Ombudsman comments on parliamentary report into avoidable deaths in the NHS

Commenting on the report by the Public Administration and Constitutional Affairs Committee called Will the NHS never learn? Follow-up to PHSO report ‘Learning from Mistakes’ on the NHS in England, published today

Parliamentary and Health Service Ombudsman Julie Mellor said:

We know from our casework that families who complain to the NHS want lessons to be learnt so that future mistakes are avoided.

‘The NHS still has a long way to go to provide staff with the relevant skills to carry out fair, high-quality investigations into avoidable harm.

‘The government and NHS leaders must commit to providing training, national standards and accountability for the NHS, to make it safer for all.’

 

Background information

In 2016 we completed 835 investigations into potential avoidable deaths in the NHS in England. We fully or partly upheld 368 of these. These statistics are from 1 January 2016 to 1 January 2017.

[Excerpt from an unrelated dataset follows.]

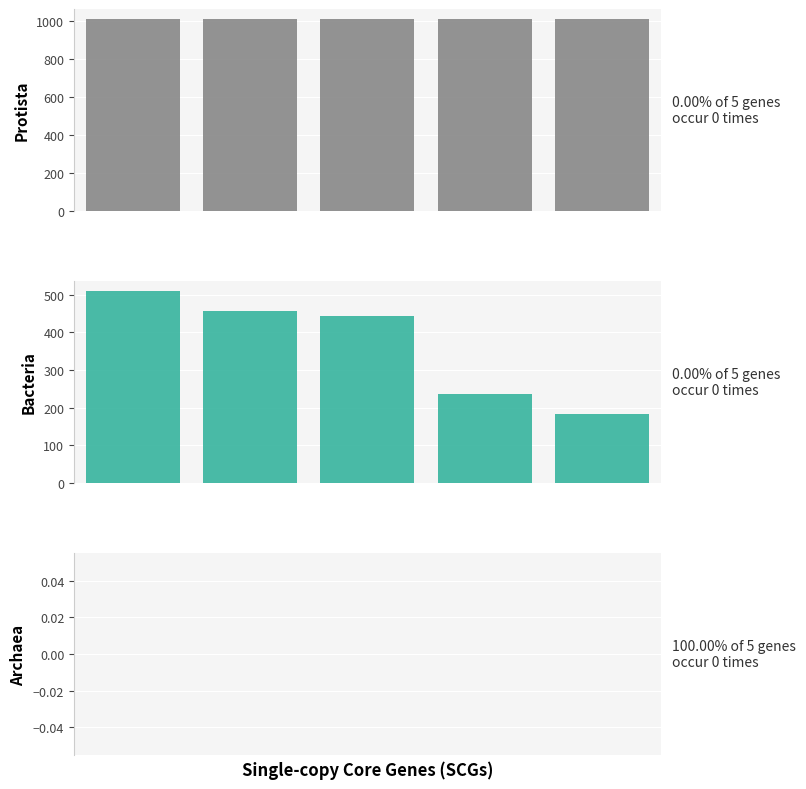

List the series in order of their overall mean, lowest first.

Archaea, Bacteria, Protista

In our 2015 review of NHS investigations into serious harm, we found that nearly three quarters of hospital investigations into complaints about avoidable harm and death claimed there were no failings in the care given, despite our investigations of the same incidents uncovering serious failings.

In our 2016 Learning from Mistakes report, we identified wider systemic lessons for the NHS, focusing on the need for the NHS to move from a culture of fear over mistakes to one that embraces learning and improves the competence and co-ordination of investigations.